There seem to be hits and misses on every team. And during the Red Team’s service, much to Ed’s dismay, his scapegoat named Sarah returns. Instead of being grateful, he bitches that she is too concerned about the chicken she prepared. Ty-Umlaut is sympathetic, but Ed just yells at her until she almost cries.
After service, everyone is all exhausted and heat-stricken. Padma comes in to their makeshift Stew Room and wants to see the Blue Team. Since, last time, the losers were called first, no one is sure what to make of it. But they win! Yay, I like those people! Their originality was appreciated, and their brisket really set them apart from the other two teams, both of whom Padma wants to see. I guess it was a tie for the suckiest.
The judges critique the chicken on both sides. The Red Team takes heat for the pre-cut brisket, which is kind of Ed’s fault. Send that jaw packing! The White Team’s biggest failure seems to be their overly-salty rubs, which Malibu made. Oh noes!
Basically, everyone just looks like they want to cry. Poor kids need a nap.
Tom says it’s a tough one for him, but ultimately…Malibu gets sent packing for the ol’ salty rubs. Awww, I liked him! Bummer. I guess that shot of his naked lady pictures was foreshadowing. Or something.
LAST CHANCE KITCHEN
Malibu’s confidence is sky high as he walks into the kitchen, although he is a bit confused when he sees Nyesha. Tom gives him the business, and then tells both chefs that their challenge is to cook a dish using ingredients found at a gas station. Mwhaha! They have $25 to shop and will have 30 minutes to cook when they return. After some gas station banter, the two come back to find that the truly-eliminated chefs have assembled on one side of the room. The eliminated chefs once again help out with the clock and ask about what each competitor is doing. And then time’s up.

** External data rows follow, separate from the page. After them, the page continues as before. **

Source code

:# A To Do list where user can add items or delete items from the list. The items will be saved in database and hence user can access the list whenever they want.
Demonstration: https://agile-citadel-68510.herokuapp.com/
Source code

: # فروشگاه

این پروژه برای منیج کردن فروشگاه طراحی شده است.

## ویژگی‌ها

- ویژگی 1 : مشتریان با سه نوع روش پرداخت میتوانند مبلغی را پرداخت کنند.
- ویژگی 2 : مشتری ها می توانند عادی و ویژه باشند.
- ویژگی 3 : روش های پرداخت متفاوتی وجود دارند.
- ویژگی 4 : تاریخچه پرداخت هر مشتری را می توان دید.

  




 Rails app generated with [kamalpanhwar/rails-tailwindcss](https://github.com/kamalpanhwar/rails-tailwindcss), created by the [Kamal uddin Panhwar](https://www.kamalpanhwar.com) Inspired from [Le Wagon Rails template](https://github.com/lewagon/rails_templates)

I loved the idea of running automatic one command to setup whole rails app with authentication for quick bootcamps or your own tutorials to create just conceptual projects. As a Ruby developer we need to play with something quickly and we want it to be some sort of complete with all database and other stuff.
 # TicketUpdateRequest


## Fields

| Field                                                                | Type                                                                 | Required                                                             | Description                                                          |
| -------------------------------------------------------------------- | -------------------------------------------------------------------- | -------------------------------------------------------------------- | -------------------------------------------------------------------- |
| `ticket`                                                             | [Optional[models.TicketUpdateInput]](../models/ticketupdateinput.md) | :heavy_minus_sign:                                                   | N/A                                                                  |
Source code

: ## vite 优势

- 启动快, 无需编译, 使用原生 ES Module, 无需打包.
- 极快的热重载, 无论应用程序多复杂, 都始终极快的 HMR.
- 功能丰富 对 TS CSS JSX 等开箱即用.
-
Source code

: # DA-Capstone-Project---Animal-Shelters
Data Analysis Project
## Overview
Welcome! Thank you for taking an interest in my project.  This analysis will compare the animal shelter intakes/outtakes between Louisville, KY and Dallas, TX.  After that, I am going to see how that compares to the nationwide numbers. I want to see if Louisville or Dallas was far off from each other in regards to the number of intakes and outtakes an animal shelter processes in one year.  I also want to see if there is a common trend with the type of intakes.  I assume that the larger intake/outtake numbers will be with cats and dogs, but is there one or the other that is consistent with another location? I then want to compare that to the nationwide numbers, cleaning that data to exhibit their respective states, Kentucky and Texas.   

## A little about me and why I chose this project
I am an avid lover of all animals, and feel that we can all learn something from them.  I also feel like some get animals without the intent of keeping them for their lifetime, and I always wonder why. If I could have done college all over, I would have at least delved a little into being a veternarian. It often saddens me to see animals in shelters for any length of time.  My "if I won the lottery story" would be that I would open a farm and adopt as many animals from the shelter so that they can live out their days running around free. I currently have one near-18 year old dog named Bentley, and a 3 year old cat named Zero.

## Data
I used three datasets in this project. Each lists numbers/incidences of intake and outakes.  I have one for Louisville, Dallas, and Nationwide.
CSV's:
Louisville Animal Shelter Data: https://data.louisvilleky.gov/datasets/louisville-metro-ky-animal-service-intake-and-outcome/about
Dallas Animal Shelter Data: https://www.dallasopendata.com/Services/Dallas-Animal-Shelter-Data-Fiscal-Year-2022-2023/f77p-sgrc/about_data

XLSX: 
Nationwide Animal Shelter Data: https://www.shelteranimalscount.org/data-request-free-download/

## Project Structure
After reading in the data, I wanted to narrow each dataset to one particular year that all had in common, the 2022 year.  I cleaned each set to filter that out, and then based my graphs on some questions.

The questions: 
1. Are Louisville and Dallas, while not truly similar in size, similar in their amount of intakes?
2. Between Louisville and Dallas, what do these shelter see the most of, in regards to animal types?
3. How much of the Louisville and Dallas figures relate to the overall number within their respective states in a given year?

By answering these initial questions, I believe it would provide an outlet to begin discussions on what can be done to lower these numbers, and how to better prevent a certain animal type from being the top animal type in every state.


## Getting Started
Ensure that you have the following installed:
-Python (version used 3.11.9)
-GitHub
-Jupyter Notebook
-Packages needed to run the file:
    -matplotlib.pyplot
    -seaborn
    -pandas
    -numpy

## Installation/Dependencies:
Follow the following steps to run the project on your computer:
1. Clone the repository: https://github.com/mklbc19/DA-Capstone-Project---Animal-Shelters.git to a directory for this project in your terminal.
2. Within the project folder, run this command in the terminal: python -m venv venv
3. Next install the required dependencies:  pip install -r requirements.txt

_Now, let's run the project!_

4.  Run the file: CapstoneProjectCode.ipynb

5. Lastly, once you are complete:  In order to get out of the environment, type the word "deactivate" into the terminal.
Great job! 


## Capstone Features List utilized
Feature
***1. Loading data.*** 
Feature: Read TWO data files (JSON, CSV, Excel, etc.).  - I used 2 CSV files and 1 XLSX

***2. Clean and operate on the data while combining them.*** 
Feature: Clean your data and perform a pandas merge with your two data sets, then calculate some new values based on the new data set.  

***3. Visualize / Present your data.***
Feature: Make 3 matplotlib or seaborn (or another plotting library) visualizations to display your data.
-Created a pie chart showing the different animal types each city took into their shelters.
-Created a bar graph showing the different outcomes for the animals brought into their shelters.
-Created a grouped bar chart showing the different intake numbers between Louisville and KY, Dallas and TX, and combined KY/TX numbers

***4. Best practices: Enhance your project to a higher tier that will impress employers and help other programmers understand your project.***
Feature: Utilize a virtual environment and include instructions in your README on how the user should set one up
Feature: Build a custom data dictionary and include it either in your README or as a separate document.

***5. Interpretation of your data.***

NYESHA beer-glazed smoked sausage, pork rind twill, green chili and nacho cheese sauce.
MALIBU togarashi-spiced tomato soup, spicy pork rinds, grilled cheese with fried ham and pickle.
Tom says that both were really good, and the eliminated chefs have good things to say about each dish as well. Ultimately, though, Tom gives the win to…Nyesha. Three wins against four different people. You go, girl.
Restaurant wars, bitches! Boys versus girls. One team forgets a component on their dish, angering Cro Magnon. Sarah and Grayson cause a kerfuffle. Beverly’s fish is dry. Tom “expected a lot more.” From someone. Oh, Tom!